» **Extracted entries**:

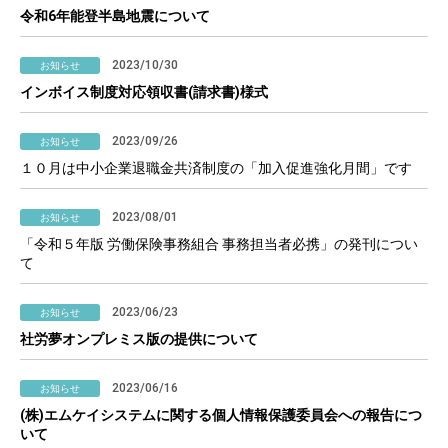
令和6年能登半島地震について
2023/10/30
お知らせ
インボイス制度対応領収書(請求書)様式
2023/09/26
お知らせ
１０月は中小企業退職金共済制度の「加入促進強化月間」です
2023/08/01
お知らせ
「令和５年版 労働保険事務組合 事務担当者必携」の発刊につい
て
2023/06/23
お知らせ
社労夢オンプレミス版の提供について
2023/06/16
お知らせ
(株)エムケイシステムに関する個人情報保護委員会への報告につ
いて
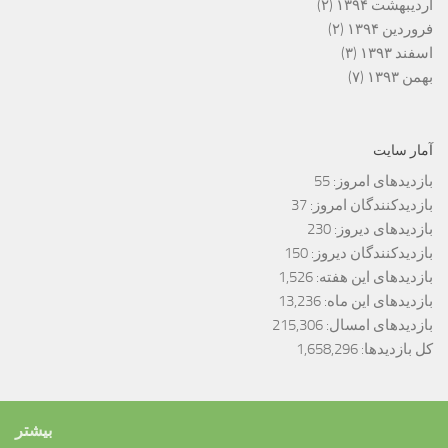
اردیبهشت ۱۳۹۴
(۲)
فروردین ۱۳۹۴
(۲)
اسفند ۱۳۹۳
(۳)
بهمن ۱۳۹۳
(۷)
آمار سایت
بازدیدهای امروز:
55
بازدیدکنندگان امروز:
37
بازدیدهای دیروز:
230
بازدیدکنندگان دیروز:
150
بازدیدهای این هفته:
1,526
بازدیدهای این ماه:
13,236
بازدیدهای امسال:
215,306
کل بازدیدها:
1,658,296
بیشتر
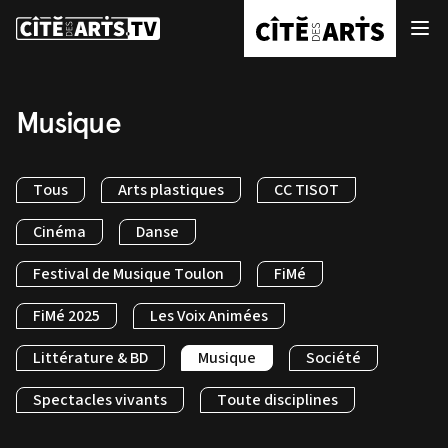
Musique
Tous
Arts plastiques
CC TISOT
Cinéma
Danse
Festival de Musique Toulon
FiMé
FiMé 2025
Les Voix Animées
Littérature & BD
Musique
Société
Spectacles vivants
Toute disciplines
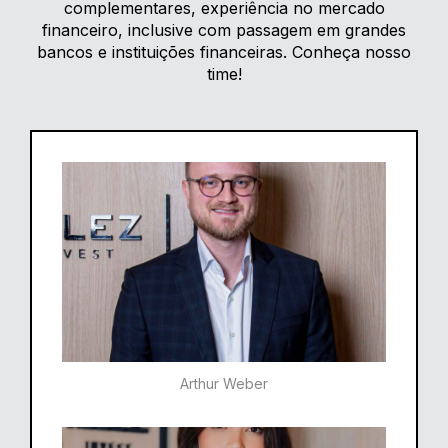
complementares, experiência no mercado
financeiro, inclusive com passagem em grandes
bancos e instituições financeiras. Conheça nosso
time!
Arthur Weber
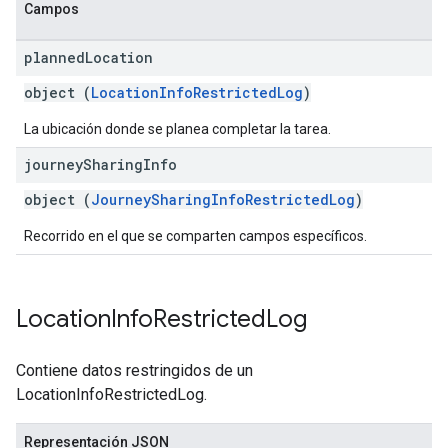
Campos
planned
Location
object (
LocationInfoRestrictedLog
)
La ubicación donde se planea completar la tarea.
journey
Sharing
Info
object (
JourneySharingInfoRestrictedLog
)
Recorrido en el que se comparten campos específicos.
Location
Info
Restricted
Log
Contiene datos restringidos de un
LocationInfoRestrictedLog.
Representación JSON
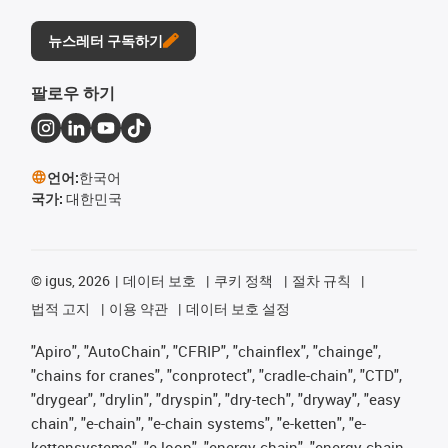
뉴스레터 구독하기
팔로우 하기
언어:
한국어
국가:
대한민국
©
igus, 2026
데이터 보호
쿠키 정책
절차 규칙
법적 고지
이용 약관
데이터 보호 설정
"Apiro", "AutoChain", "CFRIP", "chainflex", "chainge",
"chains for cranes", "conprotect", "cradle-chain", "CTD",
"drygear", "drylin", "dryspin", "dry-tech", "dryway", "easy
chain", "e-chain", "e-chain systems", "e-ketten", "e-
kettensysteme", "e-loop", "energy chain", "energy chain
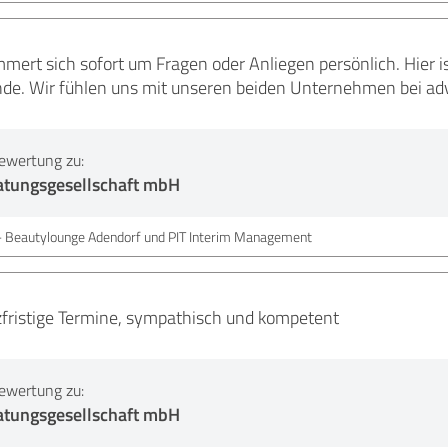
mert sich sofort um Fragen oder Anliegen persönlich. Hier
de. Wir fühlen uns mit unseren beiden Unternehmen bei ad
ewertung zu:
atungsgesellschaft mbH
 - Beautylounge Adendorf und PIT Interim Management
zfristige Termine, sympathisch und kompetent
ewertung zu:
atungsgesellschaft mbH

» **Job**:
Can you reproduce, character for character, every line of text in the listing above, leaving the pictures out of your answer?

» **Written answer**:
令和6年能登半島地震について
2023/10/30
お知らせ
インボイス制度対応領収書(請求書)様式
2023/09/26
お知らせ
１０月は中小企業退職金共済制度の「加入促進強化月間」です
2023/08/01
お知らせ
「令和５年版 労働保険事務組合 事務担当者必携」の発刊につい
て
2023/06/23
お知らせ
社労夢オンプレミス版の提供について
2023/06/16
お知らせ
(株)エムケイシステムに関する個人情報保護委員会への報告につ
いて
اردیبهشت ۱۳۹۴
(۲)
فروردین ۱۳۹۴
(۲)
اسفند ۱۳۹۳
(۳)
بهمن ۱۳۹۳
(۷)
آمار سایت
بازدیدهای امروز:
55
بازدیدکنندگان امروز:
37
بازدیدهای دیروز:
230
بازدیدکنندگان دیروز:
150
بازدیدهای این هفته:
1,526
بازدیدهای این ماه:
13,236
بازدیدهای امسال:
215,306
کل بازدیدها:
1,658,296
بیشتر
Musique
Tous
Arts plastiques
CC TISOT
Cinéma
Danse
Festival de Musique Toulon
FiMé
FiMé 2025
Les Voix Animées
Littérature & BD
Musique
Société
Spectacles vivants
Toute disciplines
complementares, experiência no mercado
financeiro, inclusive com passagem em grandes
bancos e instituições financeiras. Conheça nosso
time!
Arthur Weber
Campos
planned
Location
object (
LocationInfoRestrictedLog
)
La ubicación donde se planea completar la tarea.
journey
Sharing
Info
object (
JourneySharingInfoRestrictedLog
)
Recorrido en el que se comparten campos específicos.
Location
Info
Restricted
Log
Contiene datos restringidos de un
LocationInfoRestrictedLog.
Representación JSON
뉴스레터 구독하기
팔로우 하기
언어:
한국어
국가:
대한민국
©
igus, 2026
데이터 보호
쿠키 정책
절차 규칙
법적 고지
이용 약관
데이터 보호 설정
"Apiro", "AutoChain", "CFRIP", "chainflex", "chainge",
"chains for cranes", "conprotect", "cradle-chain", "CTD",
"drygear", "drylin", "dryspin", "dry-tech", "dryway", "easy
chain", "e-chain", "e-chain systems", "e-ketten", "e-
kettensysteme", "e-loop", "energy chain", "energy chain
mert sich sofort um Fragen oder Anliegen persönlich. Hier
de. Wir fühlen uns mit unseren beiden Unternehmen bei ad
ewertung zu:
atungsgesellschaft mbH
 - Beautylounge Adendorf und PIT Interim Management
zfristige Termine, sympathisch und kompetent
ewertung zu:
atungsgesellschaft mbH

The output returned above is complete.